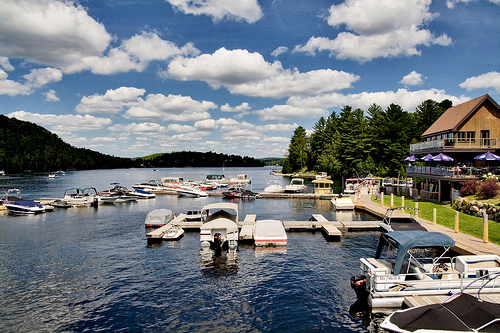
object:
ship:
[141, 208, 178, 228]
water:
[0, 164, 458, 333]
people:
[355, 189, 363, 204]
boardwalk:
[355, 193, 498, 260]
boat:
[221, 186, 264, 200]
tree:
[287, 125, 312, 168]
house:
[404, 93, 499, 206]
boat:
[197, 202, 239, 249]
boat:
[280, 178, 308, 192]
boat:
[347, 229, 499, 333]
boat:
[0, 194, 48, 217]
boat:
[174, 186, 212, 198]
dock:
[257, 192, 348, 201]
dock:
[142, 213, 391, 242]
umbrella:
[471, 148, 499, 165]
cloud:
[164, 0, 267, 27]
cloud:
[394, 69, 425, 88]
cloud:
[160, 0, 266, 25]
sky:
[0, 0, 499, 160]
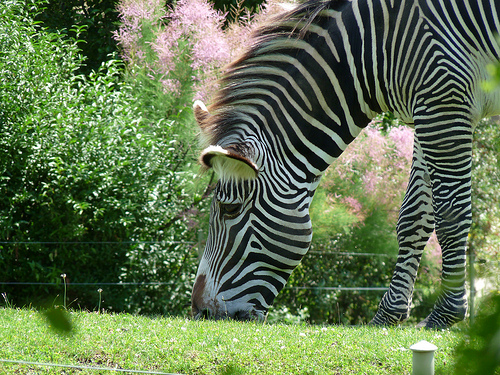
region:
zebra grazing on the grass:
[188, 0, 498, 332]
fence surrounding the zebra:
[0, 242, 496, 373]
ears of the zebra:
[187, 95, 274, 182]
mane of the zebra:
[193, 0, 325, 145]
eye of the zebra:
[210, 192, 245, 223]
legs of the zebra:
[366, 86, 479, 328]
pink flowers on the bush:
[106, 0, 473, 268]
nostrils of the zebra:
[195, 304, 214, 322]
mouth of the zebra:
[226, 307, 255, 326]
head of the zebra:
[189, 144, 318, 329]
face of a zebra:
[181, 99, 318, 319]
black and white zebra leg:
[401, 47, 485, 328]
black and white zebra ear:
[189, 126, 271, 183]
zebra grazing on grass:
[191, 82, 315, 359]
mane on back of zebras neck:
[209, 5, 326, 121]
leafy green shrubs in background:
[17, 47, 154, 269]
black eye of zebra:
[219, 195, 245, 221]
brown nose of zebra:
[189, 271, 210, 316]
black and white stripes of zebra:
[281, 36, 373, 126]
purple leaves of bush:
[111, 1, 218, 70]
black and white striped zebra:
[195, 7, 496, 314]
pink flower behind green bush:
[102, 2, 242, 99]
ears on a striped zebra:
[182, 99, 265, 189]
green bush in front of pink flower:
[5, 22, 211, 299]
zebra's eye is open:
[217, 185, 247, 220]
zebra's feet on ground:
[361, 287, 473, 329]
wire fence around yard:
[4, 220, 497, 373]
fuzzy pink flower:
[119, 2, 224, 82]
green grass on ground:
[18, 304, 450, 371]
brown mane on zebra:
[206, 51, 261, 143]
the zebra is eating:
[187, 85, 287, 327]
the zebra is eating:
[142, 65, 324, 355]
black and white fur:
[151, 23, 471, 357]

+ + + +

### [DO THIS]
Can you write out every item above again, word for word and line for line, but without the pictures?

### [OUTPUT OF THE TASK]
object:
ship:
[141, 208, 178, 228]
water:
[0, 164, 458, 333]
people:
[355, 189, 363, 204]
boardwalk:
[355, 193, 498, 260]
boat:
[221, 186, 264, 200]
tree:
[287, 125, 312, 168]
house:
[404, 93, 499, 206]
boat:
[197, 202, 239, 249]
boat:
[280, 178, 308, 192]
boat:
[347, 229, 499, 333]
boat:
[0, 194, 48, 217]
boat:
[174, 186, 212, 198]
dock:
[257, 192, 348, 201]
dock:
[142, 213, 391, 242]
umbrella:
[471, 148, 499, 165]
cloud:
[164, 0, 267, 27]
cloud:
[394, 69, 425, 88]
cloud:
[160, 0, 266, 25]
sky:
[0, 0, 499, 160]
region:
zebra grazing on the grass:
[188, 0, 498, 332]
fence surrounding the zebra:
[0, 242, 496, 373]
ears of the zebra:
[187, 95, 274, 182]
mane of the zebra:
[193, 0, 325, 145]
eye of the zebra:
[210, 192, 245, 223]
legs of the zebra:
[366, 86, 479, 328]
pink flowers on the bush:
[106, 0, 473, 268]
nostrils of the zebra:
[195, 304, 214, 322]
mouth of the zebra:
[226, 307, 255, 326]
head of the zebra:
[189, 144, 318, 329]
face of a zebra:
[181, 99, 318, 319]
black and white zebra leg:
[401, 47, 485, 328]
black and white zebra ear:
[189, 126, 271, 183]
zebra grazing on grass:
[191, 82, 315, 359]
mane on back of zebras neck:
[209, 5, 326, 121]
leafy green shrubs in background:
[17, 47, 154, 269]
black eye of zebra:
[219, 195, 245, 221]
brown nose of zebra:
[189, 271, 210, 316]
black and white stripes of zebra:
[281, 36, 373, 126]
purple leaves of bush:
[111, 1, 218, 70]
black and white striped zebra:
[195, 7, 496, 314]
pink flower behind green bush:
[102, 2, 242, 99]
ears on a striped zebra:
[182, 99, 265, 189]
green bush in front of pink flower:
[5, 22, 211, 299]
zebra's eye is open:
[217, 185, 247, 220]
zebra's feet on ground:
[361, 287, 473, 329]
wire fence around yard:
[4, 220, 497, 373]
fuzzy pink flower:
[119, 2, 224, 82]
green grass on ground:
[18, 304, 450, 371]
brown mane on zebra:
[206, 51, 261, 143]
the zebra is eating:
[187, 85, 287, 327]
the zebra is eating:
[142, 65, 324, 355]
black and white fur:
[151, 23, 471, 357]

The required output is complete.